A three-rib roast of beef, weighing twelve pounds, will require two hours and a half to cook it, rare. Put it in a clean dripping-pan, without water; do not season it, but baste it every quarter of an hour with its own drippings; when done, remove it from the pan and strain off the drippings ; pour some back in the pan, put it on the range and dredge some flour in, and add pepper and salt; stir until it is smooth and brown, then pour some hot water in and cook for a few minutes. Serve in a sauce-boat, hot.
Yorkshire Pudding, which may be baked and served with it, is made with one pint of milk, three eggs, four tablespoonfuls of flour, pinch of salt, beaten to a thin batter; pour in the pan, when the meat is half-done, and when baked, remove with the meat.
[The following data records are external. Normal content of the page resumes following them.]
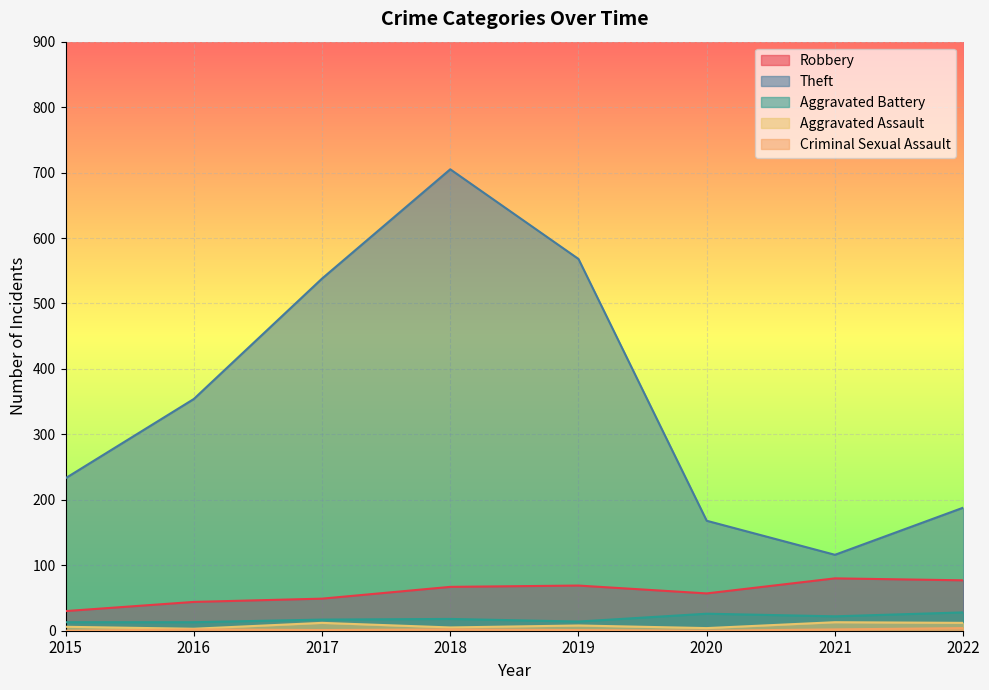

Does the chart display data point markers on the line(s)?

No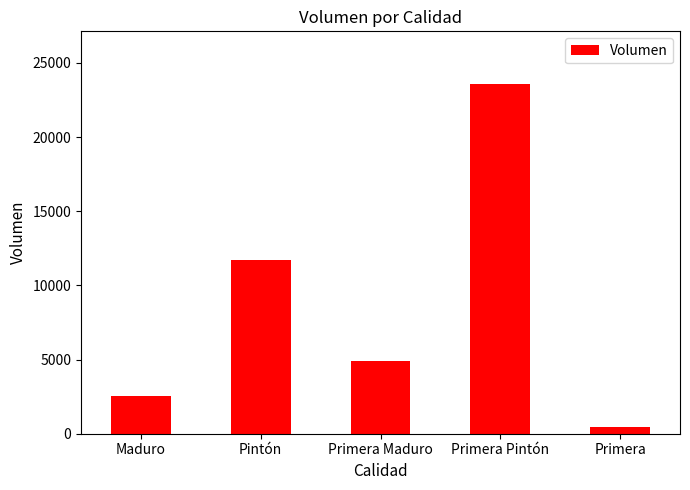

Approximately how many times larger is the value at Primera Pintón compared to Primera?

54.6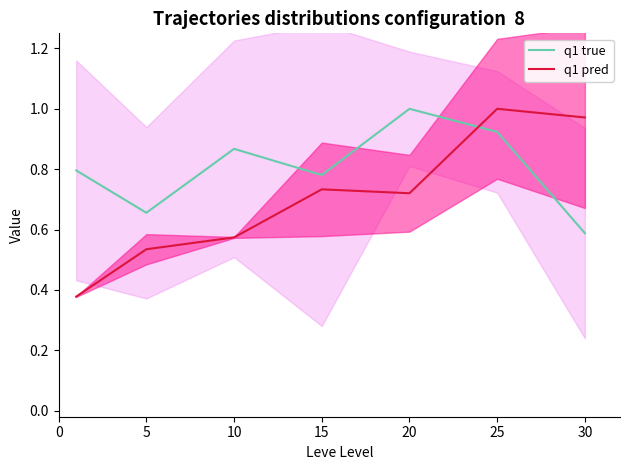

The value of q1 true at 30 is 0.6. True or false?

True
Select a piece of the round of about eight pounds, remove the meat around the bone carefully, keeping it whole as possible ; cut strips half-an-inch in width and the depth of the meat in length, of uncooked corned pork ; run these strips into the beef from the top to the bottom, so that in slicing the meat it will cut nicely, and the more introduced the better the flavor. Then mix together one tablespoonful of ground allspice, one teaspoonful of cloves, five blades of mace, one tablespoonful of summer savory, one tablespoonful of sweet marjoram, one tablespoonful of ginger, one tablespoonful of salt; then make incisions in the beef and introduce through it the above articles, well mixed together. This must be prepared the day before it is cooked, to allow of the flavor being communicated to the beef. Lay in the bottom of the stew-pan some pieces of corned pork cut in thin slices; on this lay the beef, having tied it tightly around with tape to keep it in good form ; then make a little bunch of thyme and parsley, and lay it on the beef; slice two onions, scatter them over the beef, then pour over it one quart of cold water, and set this aside to simmer very slowly for four hours. It must be cooked with care, and kept tightly covered. half-hour before dishing, pour off the gravy and skim all the fat off; strain it, and add a wineglassful of mushroom catsup to half-pint of gravy, and stir in a spoonful of flour to thicken it; let this simmer for a few minutes only, then pour it over the beef, removing the herbs and onions from the top, as they must not be served.
Three pounds of the fillet of beef; lard it by sticking a knife through different parts, in which put slices of fat salt pork, about half-inch wide and three long ; then tie it in shape with twine, and put it in a baking-pan ; in the bottom put some pork or suet; sprinkle pepper and salt, and put a large ladle of hot stock or boiling water in the pan ; baste it often. It will take about forty minutes to cook it. Make a gravy of some stock, add some mushrooms, pepper and salt and caramel to brown it.
Cut the beef in slices about an inch thick ; rub the gridiron with butter, and put the beef on, and then over the fire for seven minutes, and then put it on the dish and put Dutch sauce around it. To make the sauce, take half-tablespoonful of cream, yolks of two eggs, one ounce of butter, pepper and salt, juice of half-lemon. Put in the saucepan half-tablespoon of water, the yolks of the eggs, the lemon, the cream, the butter; now whisk these over the fire, but do not let it burn; when hot, draw it to one side and serve. d.